Guest Post: Phyllis Zimbler Miller, Enplug
The way we communicate in the workplace on the topic of appropriate behavior is clearly broken. Nothing shows this more clearly than the alleged sexual transgression charges against Harvey Weinstein, Bob Weinstein, and Roy Price.
Of course, companies have policies against sexual harassment in the workplace. And that is, unfortunately, all these are — policies — with often no bite behind the bark.
The psychological and cultural reasons for inappropriate sexual behavior in the workplace by both men and women are beyond the scope of this post. What is relevant here is how internal communications can be improved to help eradicate sexual harassment in the workplace (as well as outside the workplace).
Let’s imagine the business-as-usual approach to sexual harassment company policies. Employees probably sign a policy of understanding when they join a company — along with signing other forms on a variety of matters — and are never again reminded of these sexual harassment policies. For most of us in this age of 24/7 digital bombardment (Facebook, Twitter, YouTube, texting, emails, etc.), we are lucky to be able to recall what we had for lunch two days ago. Recalling a sexual harassment policy paper we signed once, perhaps years ago, really?

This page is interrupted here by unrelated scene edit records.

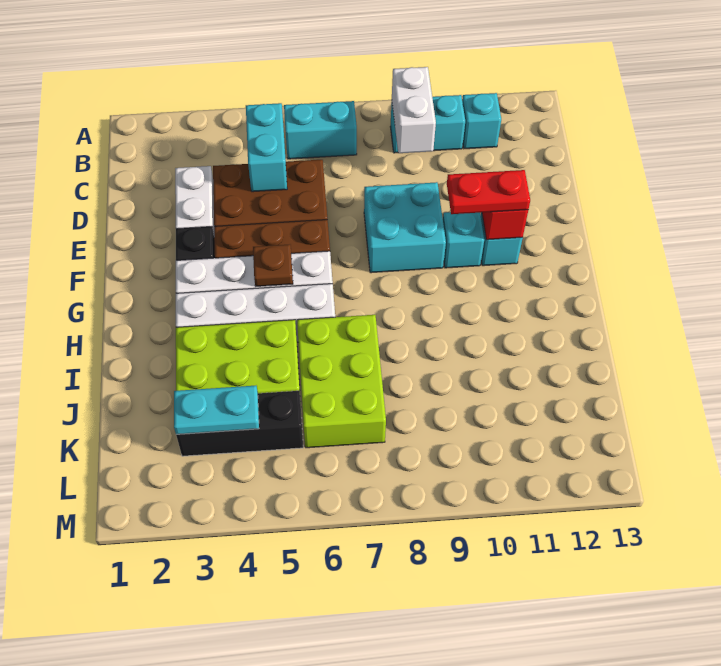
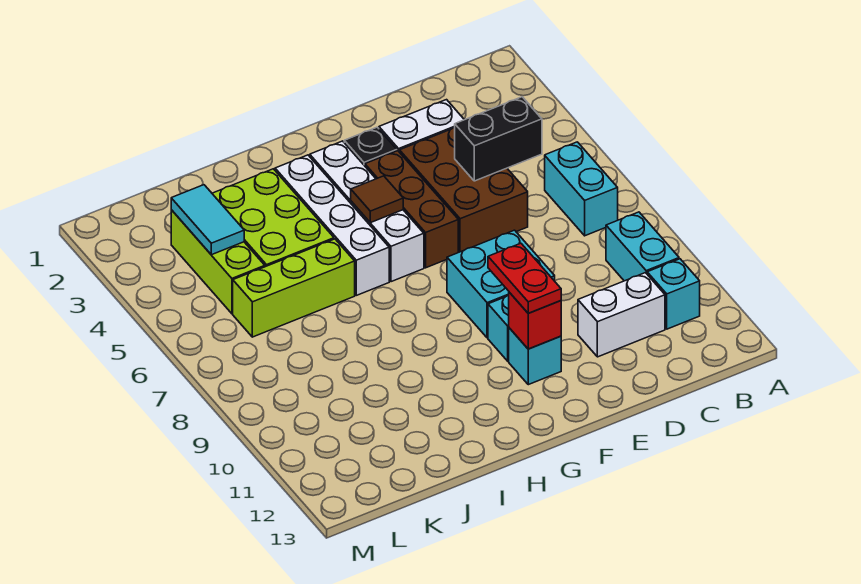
white brick B9:C9 level 2 -> white brick C11:D11 level 1
cyan brick C5:D5 level 2 -> black brick C5:D5 level 2
brown plate G5 level 2 -> brown tile G5 level 2
lime brick I6:K7 level 1 -> lime brick I6:K6 level 1
black brick K3:K5 level 1 -> lime brick K3:K5 level 1
cyan plate K3:K4 level 2 -> cyan tile K3:K4 level 2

Yes, companies with more robust sexual harassment training may hold a yearly seminar on what is — and is not — appropriate behavior. How many employees walk out of the seminar and immediately forget what they have supposedly just learned? Or equally as likely, not realize that their “innocent” remarks about which people in the office they’d most like to sleep with actually constitute sexual harassment.
Front And Center Messaging
The truth is that, in order to change inappropriate behavior, specific examples of what is and is not appropriate must be top of mind. And to do that — the information has to be front-and-center of internal office communications.

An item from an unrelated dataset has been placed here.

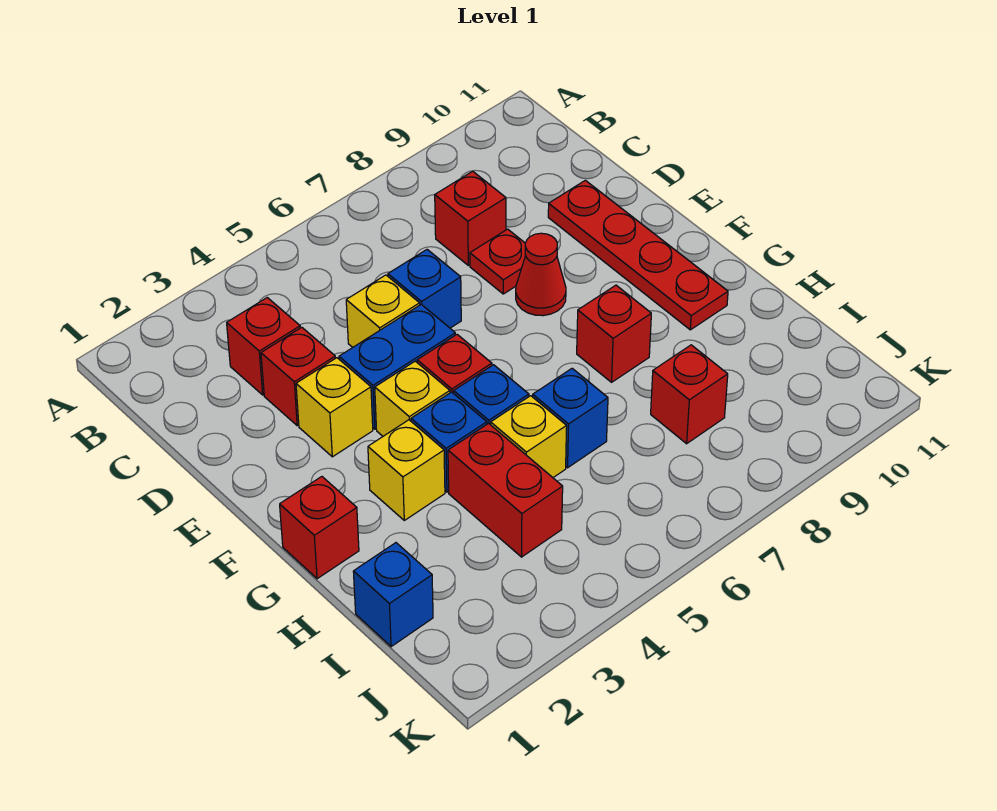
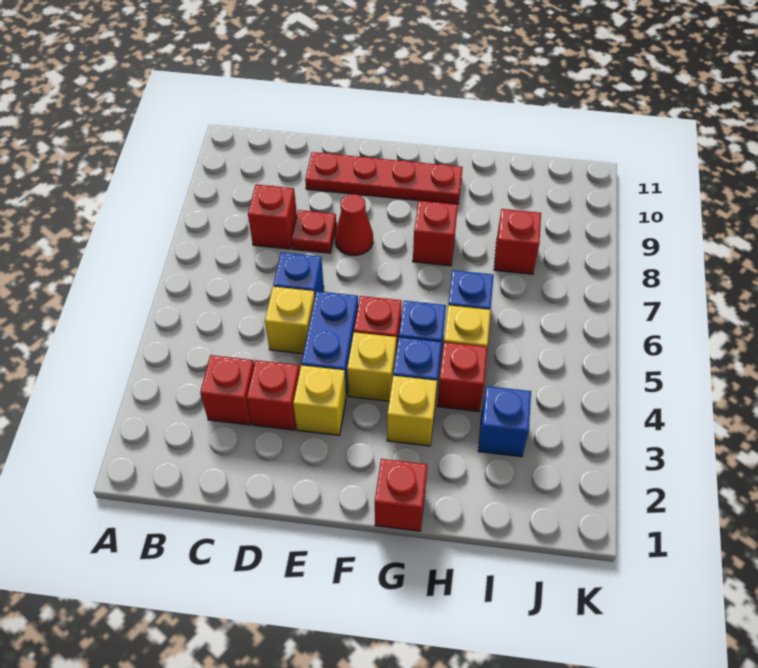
red brick H4:I4 level 1 -> red brick H4 level 1
blue brick I1 level 1 -> blue brick I3 level 1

But not as a weekly email reminder — DELETE without reading — or a mention in the monthly company newsletter/magazine — who reads that company propaganda anyway?
The power of storytelling to communicate important cultural information is well known. Humans relate to other humans. Learning specifics about sexual harassment and how, for example, it can destroy a person’s feeling of self-worth can go a lot further to change unwitting behavior than a poster in the company break room that says: Zero tolerance of sexual harassment allowed here.
And this is where the same medium that bombards us all — digital inputs — can be used to change the workplace environment to an actual zero tolerance environment.
Making It Clear What’s OK, And Not
Imagine getting buy-in by holding company-wide contests to create the best sexual harassment information graphics and videos. These would then be displayed via digital signage software on large display screens throughout a company’s offices. Displaying visually captivating graphics and video scenes of correct and incorrect workplace behavior can make it much clearer what is not appropriate. Yes, the old cliché that a picture is worth a thousand words comes to mind. And this is a cliché because it’s true!
(A famous WWII poster said LOOSE LIPS SINK SHIPS. Companies could display a digital signage graphic that says LOOSE HANDS SINK CAREERS.)
With sexual harassment information streaming on screens in a frequent rotation, company executives could no longer say that what is acceptable behavior may not have been clear to a alleged offender. And potential offenders may be stopped in their tracks by seeing their proposed actions displayed on large screens and defined as INAPPROPRIATE.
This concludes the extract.